Anadolu halkı, kıvrak düşünür. Yapanın, yaptığını yanına koymaz. Bir biçimde yergisini dile getirir. Tabi anlayana… Bu türkü, güzel bir yergidir. Yererken bir yandan da güldürüp düşündürür.

Günümüzde Kastamonu beylerinin adını sanını anımsayan var mı? Ama onların karşısında dağ gibi duran ozanların yaktığı türkü, günümüze dek geldi ve herkesin dilinde. Bir halkın ozanları olduğu sürece o halk yenilmez, ölmez.
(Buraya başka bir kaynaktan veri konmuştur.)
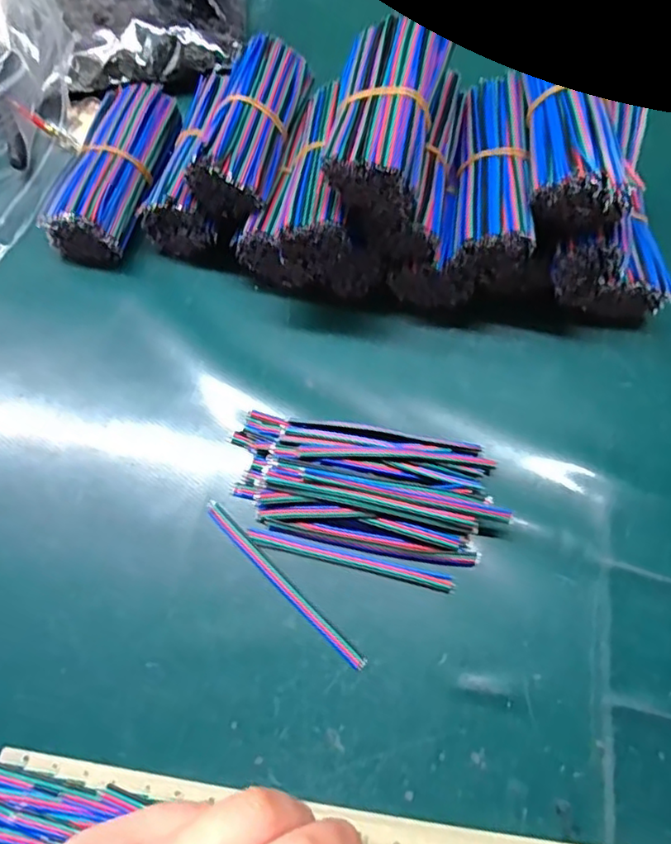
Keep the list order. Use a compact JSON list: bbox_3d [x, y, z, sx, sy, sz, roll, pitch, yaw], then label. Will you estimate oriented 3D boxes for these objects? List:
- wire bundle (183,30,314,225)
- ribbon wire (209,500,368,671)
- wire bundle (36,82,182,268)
[{"bbox_3d":[-0.042,-0.152,0.308,0.037,0.043,0.097,13,68,3],"label":"wire bundle"},{"bbox_3d":[-0.023,0.071,0.264,0.098,0.004,0.006,43,73,14],"label":"ribbon wire"},{"bbox_3d":[-0.120,-0.138,0.331,0.043,0.038,0.100,13,68,3],"label":"wire bundle"}]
                                           Adil Hacıömeroğlu

                                           30 Ocak 2022

 

 

 

 

 

 


6 yorum:

  1. Halk ozanlarımızın yerini popçular, halk deyişlerinin yerini küresel sermaye tarafından empoze edilen kültürel kodların sloganları aldı. Ancak hepsi olmasa da, Türkçe Rap ve Rock müziği sanatçıları yine de fena bir iş çıkarmıyor, haklarını teslim etmek lazım

    YanıtlaSil
  2. İmamlar ve özdündar her dönem güçlünün yanında yer almışlar

    YanıtlaSil
  3. Çok ilginç, bugün de cami imam öne çıkartılıyor..!

    YanıtlaSil
  4. Anadolu'nun zenginlikleri ne muhteşem.Her dönemin benzer zorlu yaşam süreçleri ve öz kültürün günümüze kadar gelmeye değer eserleri varmış.Bugünümüzü anlatacak eser bile yapılamıyor ne acı.

    YanıtlaSil
  5. Türküyü biliyordum fakat anlamını bilmeden dinliyordum öğrenmiş oldum ,ağzına sağlık arkadaşım.👍👍

    YanıtlaSil
  6. Bakara 286 ayeti şöyle başlamaktadır.."Allah her şahsı,ancak gücünün yettiği ölçüde mükellef kılar...." Yani denilmek isteniyor ki halk ancak ödeyebileceği kadar vergiden mükellef kılınabilir.İmam ve müezzinin bu hususdaki görevleri Hak'kın ezanını bildirmek. Şeytanın,zalimin,zulüm içeren ezanını bildirmek değil.Yoksa Hak'ka uygun davranan,Hak'kın evliyası(dostu) olur.Şeytanın,zalimin iğvasına göre davrananda,Şeytanın,zalimin evliyası(dostu) olur.